DIRECTIONS FOR THIS TASK
A verbatim copy of the data below is the required output.

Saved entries
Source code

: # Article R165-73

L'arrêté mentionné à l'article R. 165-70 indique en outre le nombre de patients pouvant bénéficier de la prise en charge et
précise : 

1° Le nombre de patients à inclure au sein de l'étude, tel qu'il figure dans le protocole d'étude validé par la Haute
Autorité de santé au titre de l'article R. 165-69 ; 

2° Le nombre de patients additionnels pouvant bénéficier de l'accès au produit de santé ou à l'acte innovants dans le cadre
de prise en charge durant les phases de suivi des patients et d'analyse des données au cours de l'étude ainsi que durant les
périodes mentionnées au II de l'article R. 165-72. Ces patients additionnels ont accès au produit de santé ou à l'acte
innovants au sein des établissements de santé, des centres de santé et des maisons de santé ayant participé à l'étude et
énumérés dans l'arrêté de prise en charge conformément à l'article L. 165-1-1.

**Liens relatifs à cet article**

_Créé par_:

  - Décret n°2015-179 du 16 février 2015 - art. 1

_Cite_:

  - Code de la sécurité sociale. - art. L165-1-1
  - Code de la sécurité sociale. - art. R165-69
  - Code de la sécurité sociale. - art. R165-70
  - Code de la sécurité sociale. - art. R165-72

RESULT FOR THIS TASK
Source code

: # Article R165-73

L'arrêté mentionné à l'article R. 165-70 indique en outre le nombre de patients pouvant bénéficier de la prise en charge et
précise : 

1° Le nombre de patients à inclure au sein de l'étude, tel qu'il figure dans le protocole d'étude validé par la Haute
Autorité de santé au titre de l'article R. 165-69 ; 

2° Le nombre de patients additionnels pouvant bénéficier de l'accès au produit de santé ou à l'acte innovants dans le cadre
de prise en charge durant les phases de suivi des patients et d'analyse des données au cours de l'étude ainsi que durant les
périodes mentionnées au II de l'article R. 165-72. Ces patients additionnels ont accès au produit de santé ou à l'acte
innovants au sein des établissements de santé, des centres de santé et des maisons de santé ayant participé à l'étude et
énumérés dans l'arrêté de prise en charge conformément à l'article L. 165-1-1.

**Liens relatifs à cet article**

_Créé par_:

  - Décret n°2015-179 du 16 février 2015 - art. 1

_Cite_:

  - Code de la sécurité sociale. - art. L165-1-1
  - Code de la sécurité sociale. - art. R165-69
  - Code de la sécurité sociale. - art. R165-70
  - Code de la sécurité sociale. - art. R165-72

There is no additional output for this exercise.